■ WHAT YOU NEED TO DO ■
• A. Using the article on the US Ecology and NRC Group merger, say whether each statement agrees with it, answering yes or no and quoting the deciding words: (i) the deal is paid for in cash; (ii) US Ecology shares have fallen; (iii) US Ecology handles radioactive waste.
• B. Extend the article on the US Ecology and NRC Group merger, picking up after its final sentence.

■ DOCUMENT SECTION ■
• • • • • • •
US Ecology (ECOL) and NRC Group (NYSEMKT:NRCG) have agreed to combine their operations in an attempt to gain greater scale. The deal makes sense on paper as a larger and more diversified environmental service player should be able to extract synergies, while the all-stock deal should make the deal accretive, given that NRC trades at a lower multiple, and synergies can be realised. Nonetheless, investors are not yet convinced. In fact, shares of US Ecology have dipped quite a bit, making this an interesting story to watch going forward.
US Ecology has reached a deal with NRC Group Holdings to combine operations. US Ecology provides environmental service to commercial and government entities and focuses on complex waste management needs, which includes hazardous and non-hazardous waste, as well as radioactive waste. NRC Group provides environmental, compliance and waste management services, notably in marine, rail transportation, general industry and energy segment.
• • • • • • •
■ SUPPLIED INFORMATION ■
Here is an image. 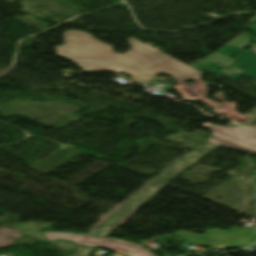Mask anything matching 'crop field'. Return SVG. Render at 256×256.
• • • • • • •
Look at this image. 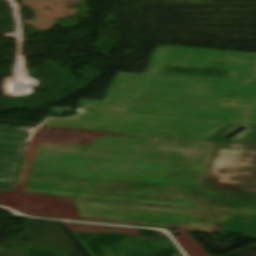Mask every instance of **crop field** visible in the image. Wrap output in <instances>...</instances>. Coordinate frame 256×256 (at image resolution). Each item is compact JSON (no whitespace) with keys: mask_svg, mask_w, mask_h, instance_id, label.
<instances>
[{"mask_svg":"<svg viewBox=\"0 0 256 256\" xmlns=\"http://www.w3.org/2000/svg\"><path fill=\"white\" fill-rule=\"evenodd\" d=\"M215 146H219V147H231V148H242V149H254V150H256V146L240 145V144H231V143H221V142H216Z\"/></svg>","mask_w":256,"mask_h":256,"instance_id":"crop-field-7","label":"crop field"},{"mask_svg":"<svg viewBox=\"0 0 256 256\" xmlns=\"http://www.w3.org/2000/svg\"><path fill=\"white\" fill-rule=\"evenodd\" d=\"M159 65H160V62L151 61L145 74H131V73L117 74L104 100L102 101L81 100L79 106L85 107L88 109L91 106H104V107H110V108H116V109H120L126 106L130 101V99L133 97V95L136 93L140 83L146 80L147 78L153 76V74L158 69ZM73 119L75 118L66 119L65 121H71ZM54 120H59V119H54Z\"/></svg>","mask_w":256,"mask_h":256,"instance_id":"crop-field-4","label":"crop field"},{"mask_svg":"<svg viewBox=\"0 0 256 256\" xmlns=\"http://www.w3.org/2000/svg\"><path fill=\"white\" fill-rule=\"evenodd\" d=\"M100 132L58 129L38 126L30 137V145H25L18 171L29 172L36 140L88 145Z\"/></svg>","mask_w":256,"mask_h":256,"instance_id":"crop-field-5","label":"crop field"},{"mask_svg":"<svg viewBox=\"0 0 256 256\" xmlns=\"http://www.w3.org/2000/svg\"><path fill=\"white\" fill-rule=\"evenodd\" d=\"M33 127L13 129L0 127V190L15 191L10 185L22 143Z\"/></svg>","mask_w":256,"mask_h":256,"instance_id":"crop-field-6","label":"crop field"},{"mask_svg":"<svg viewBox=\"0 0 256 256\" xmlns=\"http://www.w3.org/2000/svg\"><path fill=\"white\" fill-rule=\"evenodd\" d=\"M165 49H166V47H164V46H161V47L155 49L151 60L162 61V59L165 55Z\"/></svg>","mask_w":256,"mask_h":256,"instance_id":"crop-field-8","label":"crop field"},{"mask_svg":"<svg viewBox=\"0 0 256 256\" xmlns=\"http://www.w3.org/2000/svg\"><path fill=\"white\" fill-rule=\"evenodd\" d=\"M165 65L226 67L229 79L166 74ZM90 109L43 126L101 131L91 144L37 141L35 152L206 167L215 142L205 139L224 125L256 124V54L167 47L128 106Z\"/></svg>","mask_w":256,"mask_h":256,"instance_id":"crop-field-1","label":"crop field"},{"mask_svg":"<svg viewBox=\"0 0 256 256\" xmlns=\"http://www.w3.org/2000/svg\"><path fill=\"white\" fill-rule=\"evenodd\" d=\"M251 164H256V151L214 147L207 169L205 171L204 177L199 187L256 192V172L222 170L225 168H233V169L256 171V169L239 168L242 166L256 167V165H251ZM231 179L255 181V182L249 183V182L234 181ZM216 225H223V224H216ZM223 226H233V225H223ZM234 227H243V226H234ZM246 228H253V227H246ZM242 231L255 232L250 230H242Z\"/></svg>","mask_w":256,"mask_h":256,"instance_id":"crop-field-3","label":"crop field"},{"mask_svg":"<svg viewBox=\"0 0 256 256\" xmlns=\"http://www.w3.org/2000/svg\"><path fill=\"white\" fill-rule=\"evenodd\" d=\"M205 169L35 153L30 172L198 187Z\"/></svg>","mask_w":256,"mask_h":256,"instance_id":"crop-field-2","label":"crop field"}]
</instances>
• • • • • • •
■ EXPECTED ANSWERS ■
• A.
(i) No: "the all-stock deal"
(ii) Yes: "shares of US Ecology have dipped quite a bit"
(iii) Yes: "as well as radioactive waste"

• B.
The all-stock deal values NRC at $966 million as the transaction is set to create a nationwide leader in industrial and hazardous waste management services. Upon closure, current holders of US Ecology will hold about 70% of the shares, with NRCG shareholders holding the remainder of the shares. The company is furthermore pleased with the potential of the oil spill removal services offered by NRCG, being only one of two national organisations which provide such emergency response.
Besides scale (read synergies) and broader services, US Ecology believes the deal will be accretive to adjusted earnings in 2020 to the tune of mid-single digits. That does not seem to be much accretion, but remember that this will be an all-stock deal. Accretion has to come from estimated synergies of $20 million a year, with upside coming from revenues and cross-selling synergies.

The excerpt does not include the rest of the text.